The book you should be reading
Miles Saltiel is one of us, a Senior Fellow here at the ASI. He is also author of an interesting little new book available here. Given that Saltiel is one of us it is of course a perfectly formed volume and at a very free market price of only 99 p.
However, it's also rather more than that as it's a little bit of instant history. Saltiel was running a blog and discussion group of various connected and high level people in the run up to the Brexit referendum and beyond. This is a collection of pieces from those discussions. And the joy of such collections is that they are indeed that instant history.
All too often the historian is looking back, knowing how things turned out, and then fitting events into that knowledge structure. The advantage of something like this, a diary almost of the discussion, is that we can see opinions changing as they really did change, without that hindsight. How we all thought that leave got a head of steam up in that last couple of weeks to be derailed by the awful murder. The Remainiacs attempting to capitalise on it rather being ignored by the public - but even so, right on the eve of the vote most thinking that remain had won. And then the realisation that we really were going to be free and sovereign again.
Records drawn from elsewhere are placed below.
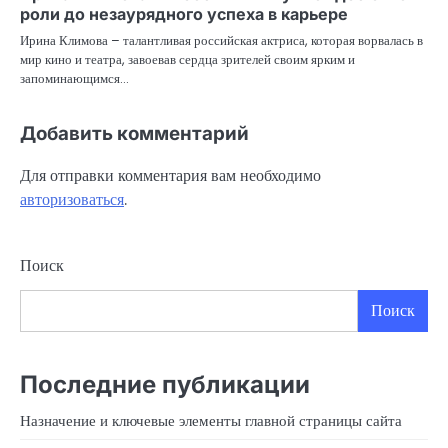
роли до незаурядного успеха в карьере
Ирина Климова – талантливая российская актриса, которая ворвалась в
мир кино и театра, завоевав сердца зрителей своим ярким и
запоминающимся…
Добавить комментарий
Для отправки комментария вам необходимо
авторизоваться
.
Поиск
Поиск
Последние публикации
Назначение и ключевые элементы главной страницы сайта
Quite the most important part is the discussion after the vote. As it becomes clear that the EU will offer nothing without freedom of movement. And as that's the red line over on our side (while Saltiel and we think said freedom a jolly good idea that's not what either the people nor the government believe) then the rest of the decision is already taken for us.
As we are going to restrict immigration therefore we will be having hard, or as Eamonn Butler, also of this parish, puts it, clean, Brexit. For there isn't anything else to be had given the migration stance.
As a whole it's an interesting read as a record of how people realised and when what was going on. The important policy part is what is said after the vote has been won. And as a guide to what will happen that analysis seems spot on to us.